Pasamos gran parte de nuestra vida, si no toda, en una continua batalla entre nuestro yo ideal y nuestro yo real; o mejor, entre nuestro yo adulto y nuestro yo niño.
El yo adulto es el estado de equilibrio personal, de ausencia de miedos, de seguridad en uno mismo, cuando se sabe lo que se quiere y ese saber se integra en lo que nos rodea.
El yo niño está demasiado lleno apegos a las cosas de la vida y por tanto repleto a veces de frustraciones, caprichos, egoísmos…

Nuestra “programación personal” desde un yo adulto, hace un ejercicio al discernir entre lo que es necesario y lo superfluo; esto en todas la facetas, en todas las esferas del ser, en lo afectivo y en lo material.
Sin embargo, el yo niño, es la continua dependencia de nuestros deseos, nuestra dependencia de los que nos rodean, de su continua aprobación. Es frustración, falta de equilibrio, preponderancia de las emociones sobre la razón y sobre todo, la necesidad de hacer notar a los demás, que nos sentimos y somos el centro de atención, transmitiendo muchas veces esa sensación. Así, en este estadio de personalidad, si uno está mal, aunque sea inconscientemente, desea que los demás también lo estén y si uno está bien, los demás han de estar bien por narices.

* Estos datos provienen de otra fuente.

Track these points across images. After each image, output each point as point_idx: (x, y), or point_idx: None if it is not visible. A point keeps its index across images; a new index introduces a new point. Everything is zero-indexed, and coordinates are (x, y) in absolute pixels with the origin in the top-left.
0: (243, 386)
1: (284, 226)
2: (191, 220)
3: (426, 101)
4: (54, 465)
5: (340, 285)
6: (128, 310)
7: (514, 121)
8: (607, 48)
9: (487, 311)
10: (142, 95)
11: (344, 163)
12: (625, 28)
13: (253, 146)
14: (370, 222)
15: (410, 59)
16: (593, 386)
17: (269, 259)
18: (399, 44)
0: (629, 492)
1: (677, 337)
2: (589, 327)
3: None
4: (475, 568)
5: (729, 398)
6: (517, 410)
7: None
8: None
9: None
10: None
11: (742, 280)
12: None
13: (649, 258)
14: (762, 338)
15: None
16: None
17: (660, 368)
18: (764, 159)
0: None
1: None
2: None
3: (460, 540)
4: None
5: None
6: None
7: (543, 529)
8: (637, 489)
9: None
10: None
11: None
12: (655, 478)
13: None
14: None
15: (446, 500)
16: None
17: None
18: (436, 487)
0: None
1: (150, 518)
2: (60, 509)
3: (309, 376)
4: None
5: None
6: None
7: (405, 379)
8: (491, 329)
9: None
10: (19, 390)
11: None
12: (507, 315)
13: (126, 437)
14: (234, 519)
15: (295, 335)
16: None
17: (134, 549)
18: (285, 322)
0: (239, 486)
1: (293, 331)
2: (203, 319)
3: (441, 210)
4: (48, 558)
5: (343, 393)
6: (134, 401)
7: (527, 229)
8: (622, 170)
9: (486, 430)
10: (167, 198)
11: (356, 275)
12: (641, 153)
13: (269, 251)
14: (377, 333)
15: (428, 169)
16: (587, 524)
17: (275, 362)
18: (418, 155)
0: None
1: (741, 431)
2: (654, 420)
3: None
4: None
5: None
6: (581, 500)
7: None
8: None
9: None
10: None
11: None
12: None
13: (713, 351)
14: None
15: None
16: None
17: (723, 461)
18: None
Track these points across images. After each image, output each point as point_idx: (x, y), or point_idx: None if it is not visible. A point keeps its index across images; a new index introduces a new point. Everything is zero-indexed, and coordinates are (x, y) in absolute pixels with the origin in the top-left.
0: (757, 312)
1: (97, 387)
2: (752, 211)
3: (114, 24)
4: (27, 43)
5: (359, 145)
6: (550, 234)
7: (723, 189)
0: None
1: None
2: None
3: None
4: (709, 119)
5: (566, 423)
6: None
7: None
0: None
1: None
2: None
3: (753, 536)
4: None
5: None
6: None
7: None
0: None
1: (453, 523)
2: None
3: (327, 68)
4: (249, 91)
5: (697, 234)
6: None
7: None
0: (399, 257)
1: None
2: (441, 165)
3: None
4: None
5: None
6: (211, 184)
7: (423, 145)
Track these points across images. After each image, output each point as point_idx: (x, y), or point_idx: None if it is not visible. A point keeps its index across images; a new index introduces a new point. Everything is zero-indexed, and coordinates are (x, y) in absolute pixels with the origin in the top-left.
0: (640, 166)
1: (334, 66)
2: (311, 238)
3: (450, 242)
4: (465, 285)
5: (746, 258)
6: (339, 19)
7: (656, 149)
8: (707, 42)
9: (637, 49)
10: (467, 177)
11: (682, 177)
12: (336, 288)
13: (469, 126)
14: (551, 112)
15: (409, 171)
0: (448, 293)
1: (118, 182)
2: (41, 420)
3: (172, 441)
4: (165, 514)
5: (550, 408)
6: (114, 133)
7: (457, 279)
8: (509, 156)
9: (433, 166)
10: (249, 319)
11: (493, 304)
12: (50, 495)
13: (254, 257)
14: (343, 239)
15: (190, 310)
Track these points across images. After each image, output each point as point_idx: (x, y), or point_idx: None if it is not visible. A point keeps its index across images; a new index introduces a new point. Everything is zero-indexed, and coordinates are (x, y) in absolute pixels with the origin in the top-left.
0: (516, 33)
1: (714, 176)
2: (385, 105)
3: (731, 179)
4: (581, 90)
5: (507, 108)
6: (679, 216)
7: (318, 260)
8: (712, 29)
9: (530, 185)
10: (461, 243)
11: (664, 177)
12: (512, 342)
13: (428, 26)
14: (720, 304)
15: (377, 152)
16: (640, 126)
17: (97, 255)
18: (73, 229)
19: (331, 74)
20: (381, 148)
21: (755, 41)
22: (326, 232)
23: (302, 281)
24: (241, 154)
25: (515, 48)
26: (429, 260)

Esto, nos pasa a todos o casi todos en muchos momentos de nuestra vida, porque no conocemos nuestro yo auténtico y estamos en un continuo debate interior para forjar nuestra propia personalidad, no dependiente de nada ni de nadie. Porque en definitiva, la búsqueda de nuestro yo, es un continuo proceso de crecimiento personal, de reafirmación de nuestra propia esencia. La felicidad no se puede buscar exclusivamente fuera, ya que esa búsqueda se convertiría en un absoluto fracaso. Porque el ser humano es o debiera ser fundamental y personalmente verdad, felicidad y realidad, siempre dispuesta a llenar la copa de nuestro yo, para ser útiles a los que nos rodean.

Si la felicidad no la encontramos dentro de nosotros mismos, la tarea de la búsqueda se convierte en baldía, porque no la encontraremos en otro lugar. No se puede dar de lo que no se tiene, no se puede dar de lo que nos falta y por ello, en muchas ocasiones, para salir de nuestro marasmo personal, intentamos ser el centro en todas cuantas ocasiones nos es posible, bien en un grupo, bien en la familia, bien en nuestro centro de trabajo. Todo ello, porque no hemos aprendido a ser “invisibles”, aunque sí necesarios. Porque en la inseguridad de nuestro yo niño, nuestro subconsciente, nos obliga a retirarnos “atacando”, como si con ello reafirmásemos nuestra personalidad, cuando se produce justamente todo lo contrario. La seguridad personal y la clara conciencia de que no podemos agradar a todo el mundo, son los primeros condicionantes, los primeros pasos que hemos de admitir para la reafirmación de nuestro yo adulto, porque si estas condiciones previas no se dan, estaremos auténticamente perdidos en esta búsqueda. Quizá no se puedan hacer grandes cosas en la vida, si no somos capaces de hacer o superar las barreras cotidianas; es lo mismo que querer ser piloto de aviones si nos mareamos en un coche.